Mentre oggi ci si affanna per il riconoscimento dei diritti degli omosessuali o delle coppie di fatto, i matrimoni tra donne in Africa nel XVII e XVIII secolo erano parte di un modello sociale approvato e diffuso. Almeno fin a quando il mondo occidentale, la colonizzazione, le regole e le religioni dei missionari non hanno cancellato culture e tradizioni.
Alcune (del genere di cui parliamo) sono tenacemente rimaste in vita, come scrivevo in questo articolo, altre sono scomparse. In alcune aree del regno Dahomey (oggi Benin), nella Nigeria orientale e in alcune parti dell’Africa meridionale il matrimonio tra donne era una pratica diffusa, coinvolgeva entrambe le famiglie, il pagamento della dote e una cerimonia.
A matrimonio avvenuto una donna svolgeva il ruolo della moglie e l’altra quello del marito che, se era di stato sociale elevato, poteva accedere a titoli onorifici riservati agli uomini. Se una donna era ricca, nelle comunità che consentivano la poligamia, poteva anche permettersi più di una sposa.
Di solito – come spiega Face2Face Africa – si trattava di donne dedite al commercio e che avevano un certo potere nella comunità, anche sulle decisioni politiche. Come avveniva tra gli Igbo in Nigeria. Anche le sacerdotesse e le guerriere potevano contrarre matrimonio con persone dello stesso sesso, come nel regno Dahomey.
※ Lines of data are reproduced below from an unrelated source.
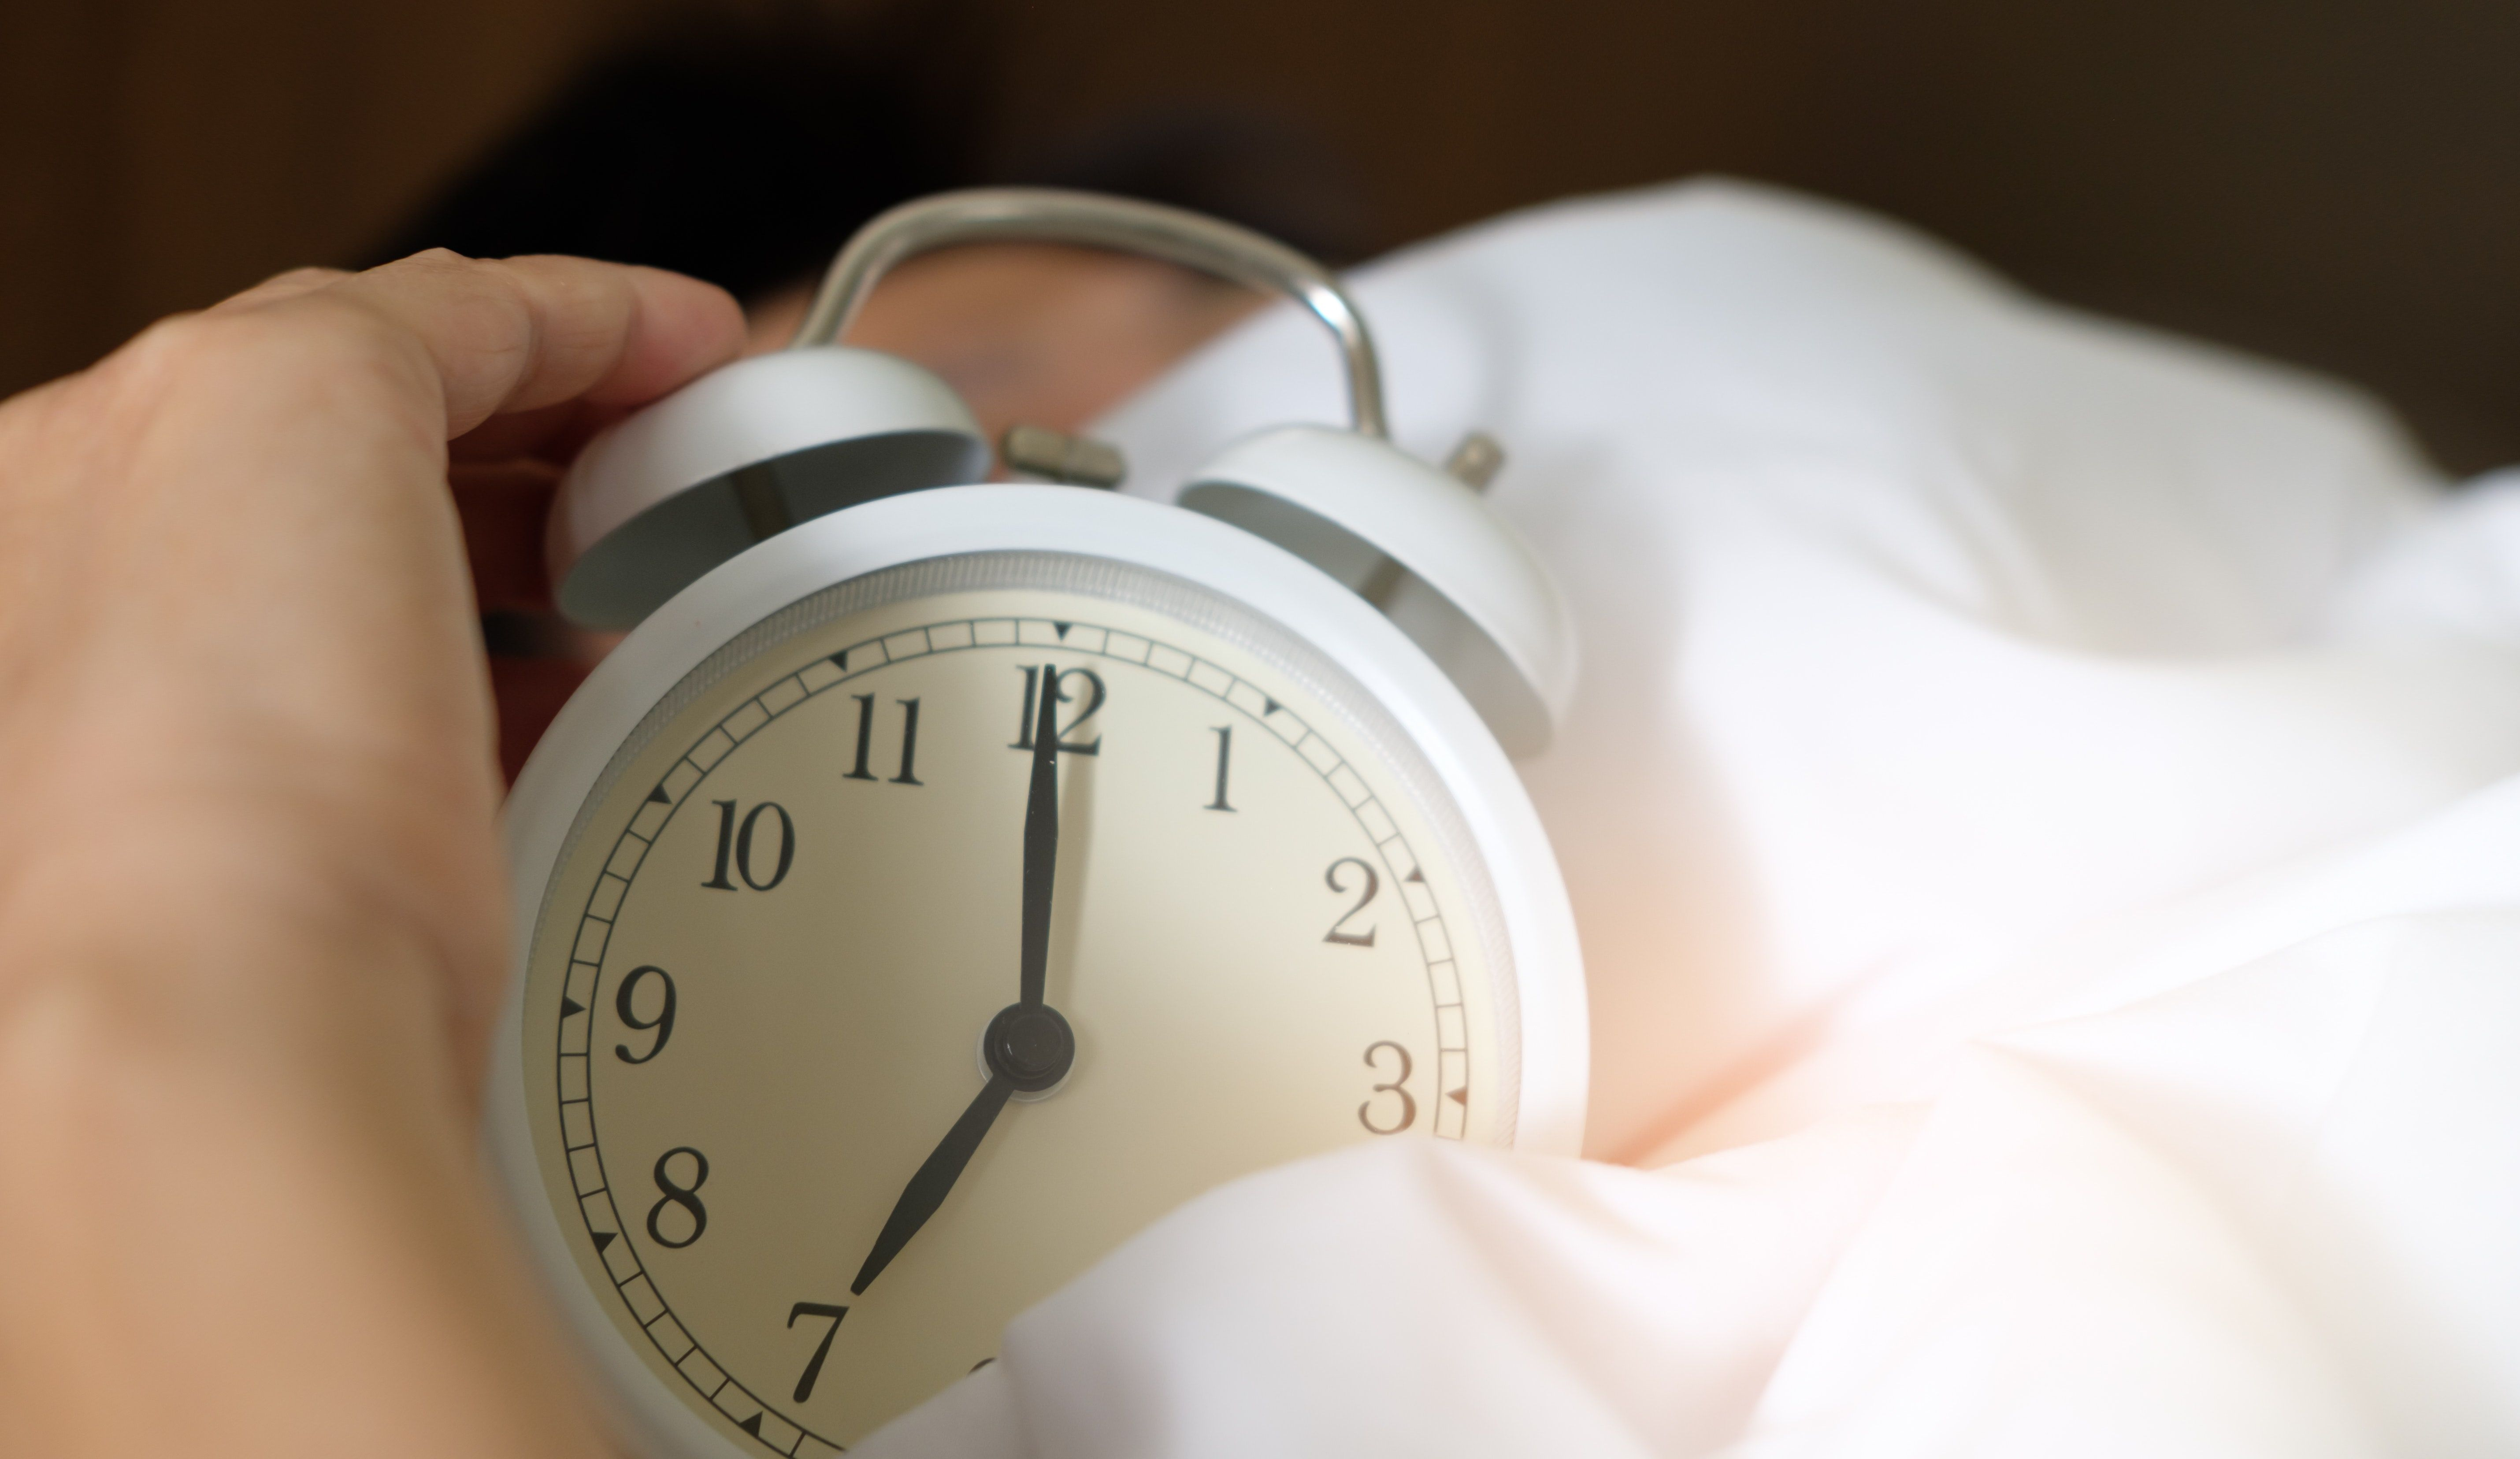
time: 7:00
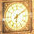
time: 6:08
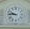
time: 9:45
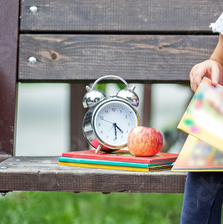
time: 4:29
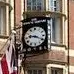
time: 9:19
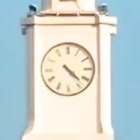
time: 4:22
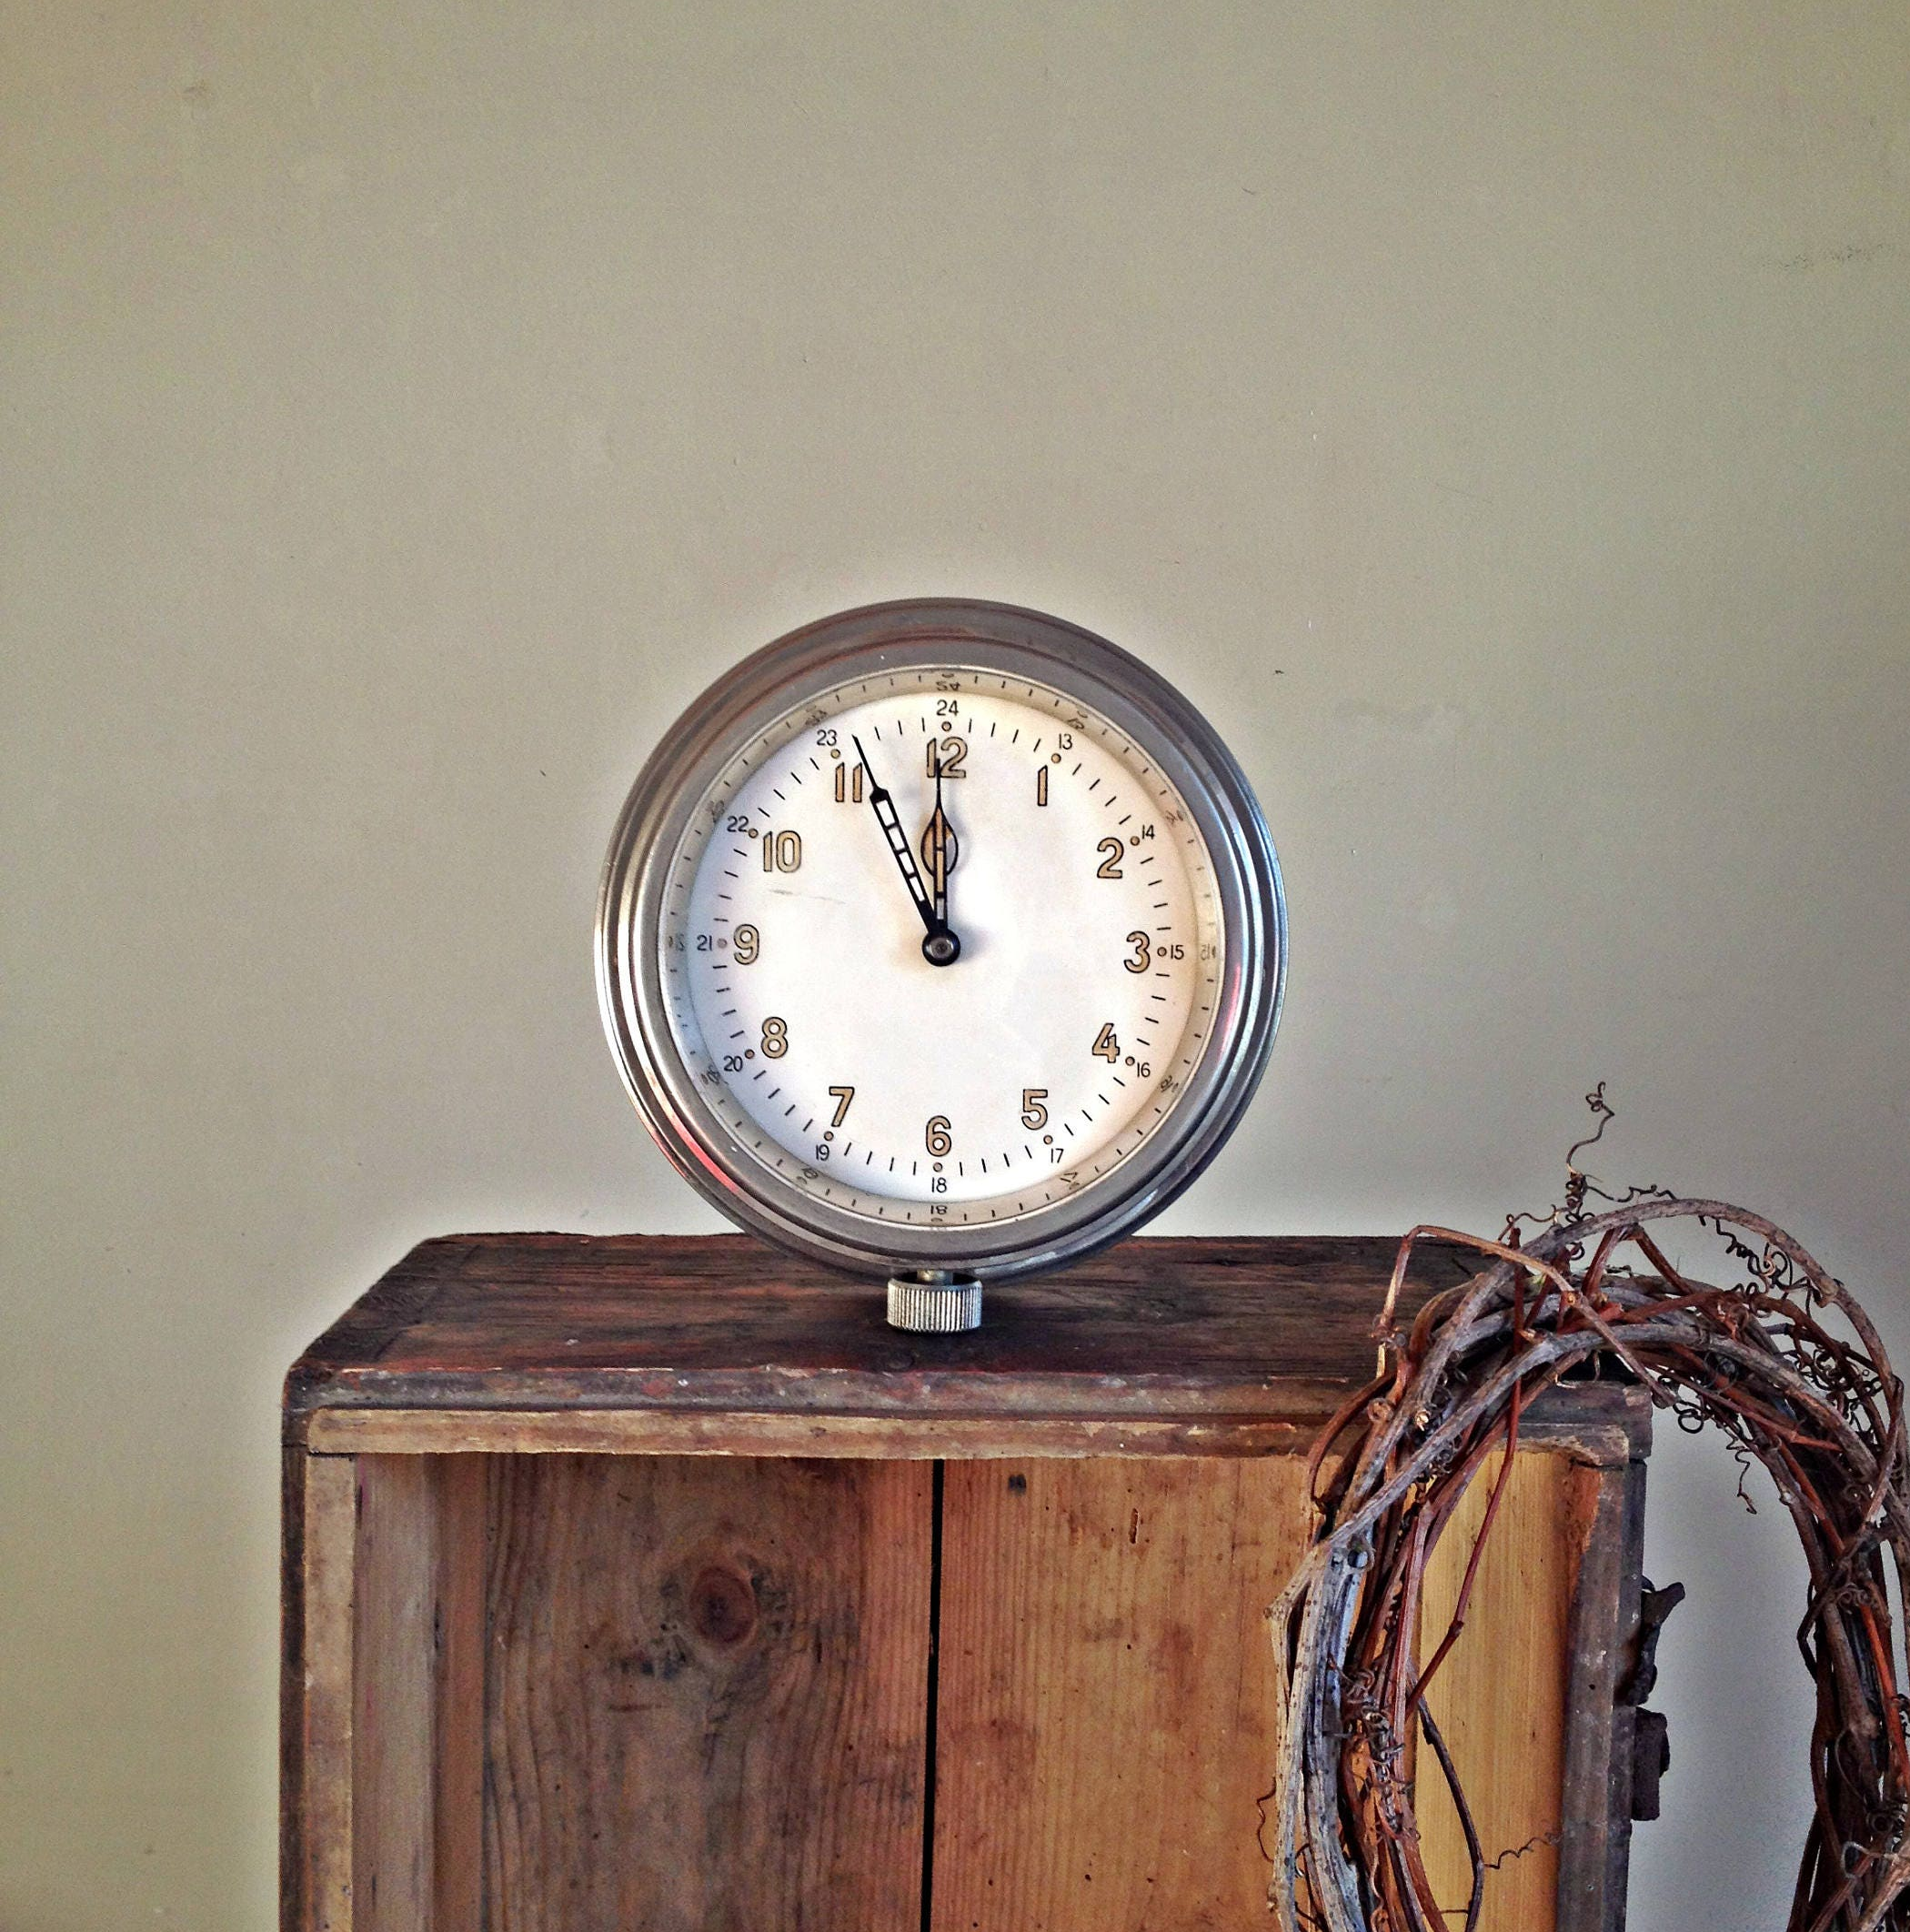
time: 11:55
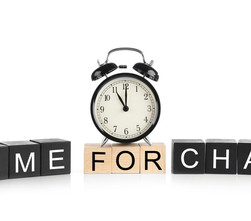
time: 11:00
Poteva anche avvenire che, quando in famiglia non ci fossero discendenti maschi, la figlia femmina fosse costretta a fare la parte dell’uomo e quindi a sposarsi con una donna. Di solito, una delle due donne concepiva figli con uomini in stato di schiavitù e i bambini appartenevano alla moglie. Poteva anche avvenire che una donna sposasse una vedova e ne sostenesse i figli.